I stared at my wife.
“Are we sure we want to do this? Are we ready for this?”
She looked at me, “I think so.”
“Should we wait a bit? Like a year? Or five?
She laughed, “Five? No…we should do this now.”
I thought to myself, “A baby…me, a Dad? I can’t even take care of myself.”
But, she was right. She thought we ready. We didn’t know if we could but we wanted to take a chance. I did my research and bought enough books to fill a library. After, two months of hard….fun work….my wife was pregnant. Then came the cravings, which led to late night trips to find fish sandwiches. Or early mornings where she wanted ice cream and pickles for breakfast.
A few months later, we were at the doctor’s office looking at my baby through a computer screen.
“It’s a girl…..congratulations.”
I started to panic internally. I flashed forward to her first steps, first prom, her first broken heart. I got angry, “I don’t know you, but whoever you are…you broke my daughter’s heart..I hate you.” I realized I was jumping way ahead of myself.
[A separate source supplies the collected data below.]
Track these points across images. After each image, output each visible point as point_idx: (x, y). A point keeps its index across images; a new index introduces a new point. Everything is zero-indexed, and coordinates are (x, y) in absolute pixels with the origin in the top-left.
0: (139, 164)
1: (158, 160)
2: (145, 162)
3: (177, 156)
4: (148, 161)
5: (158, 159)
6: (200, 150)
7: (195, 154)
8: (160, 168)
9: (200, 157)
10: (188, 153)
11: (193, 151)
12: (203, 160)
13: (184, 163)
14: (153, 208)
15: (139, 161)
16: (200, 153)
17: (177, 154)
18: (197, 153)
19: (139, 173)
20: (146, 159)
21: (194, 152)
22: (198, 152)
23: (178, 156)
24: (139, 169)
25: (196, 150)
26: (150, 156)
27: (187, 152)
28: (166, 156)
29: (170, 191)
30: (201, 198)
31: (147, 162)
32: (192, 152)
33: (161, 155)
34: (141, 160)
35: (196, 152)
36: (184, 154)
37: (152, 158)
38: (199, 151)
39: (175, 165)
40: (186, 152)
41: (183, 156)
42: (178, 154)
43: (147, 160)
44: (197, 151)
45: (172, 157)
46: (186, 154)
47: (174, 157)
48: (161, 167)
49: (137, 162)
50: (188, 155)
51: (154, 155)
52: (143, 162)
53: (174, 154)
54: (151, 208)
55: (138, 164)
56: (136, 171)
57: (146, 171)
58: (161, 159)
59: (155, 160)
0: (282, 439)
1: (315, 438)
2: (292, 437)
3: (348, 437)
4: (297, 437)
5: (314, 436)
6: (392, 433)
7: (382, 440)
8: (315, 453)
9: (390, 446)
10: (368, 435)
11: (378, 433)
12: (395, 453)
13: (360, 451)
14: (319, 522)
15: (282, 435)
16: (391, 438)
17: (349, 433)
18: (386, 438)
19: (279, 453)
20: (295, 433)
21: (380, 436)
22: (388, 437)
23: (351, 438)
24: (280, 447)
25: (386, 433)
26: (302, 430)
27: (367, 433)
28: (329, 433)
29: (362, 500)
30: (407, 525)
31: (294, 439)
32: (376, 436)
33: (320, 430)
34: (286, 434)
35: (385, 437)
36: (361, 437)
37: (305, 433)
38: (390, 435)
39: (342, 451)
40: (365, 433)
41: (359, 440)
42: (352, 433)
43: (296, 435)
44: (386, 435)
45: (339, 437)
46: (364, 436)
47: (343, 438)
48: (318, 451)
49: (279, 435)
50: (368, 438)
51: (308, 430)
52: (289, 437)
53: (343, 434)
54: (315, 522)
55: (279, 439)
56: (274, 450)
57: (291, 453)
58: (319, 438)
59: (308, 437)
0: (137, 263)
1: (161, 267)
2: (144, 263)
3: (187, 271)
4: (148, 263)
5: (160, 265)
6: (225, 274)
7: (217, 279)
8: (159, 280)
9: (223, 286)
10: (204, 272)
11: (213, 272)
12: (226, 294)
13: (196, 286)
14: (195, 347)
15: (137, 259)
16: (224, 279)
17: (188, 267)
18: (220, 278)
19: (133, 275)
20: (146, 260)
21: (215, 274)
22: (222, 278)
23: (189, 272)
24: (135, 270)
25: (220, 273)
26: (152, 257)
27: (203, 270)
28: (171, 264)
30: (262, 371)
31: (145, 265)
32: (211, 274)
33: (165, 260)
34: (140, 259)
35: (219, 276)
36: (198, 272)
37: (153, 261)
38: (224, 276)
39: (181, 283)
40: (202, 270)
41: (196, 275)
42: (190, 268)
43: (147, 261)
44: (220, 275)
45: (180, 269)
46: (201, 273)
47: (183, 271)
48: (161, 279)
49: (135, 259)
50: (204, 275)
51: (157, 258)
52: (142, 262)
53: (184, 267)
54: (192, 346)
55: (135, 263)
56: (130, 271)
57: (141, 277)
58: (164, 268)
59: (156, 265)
My kid wasn’t even born yet and I was already mad at future boyfriends.
I looked at the screen and said, “I’m so proud of you baby…whoever you are….I love you and I can’t wait to meet you.”
5 and a half years later, our house is an explosion of Disney and pink. And if I hear “Let It Go” one more time, I will go crazy. From the random dancing in the middle of a mall store, hugs from my little one, tantrums, tea parties, and giggle fests….I couldn’t be happier. But, I still hate you future boyfriend.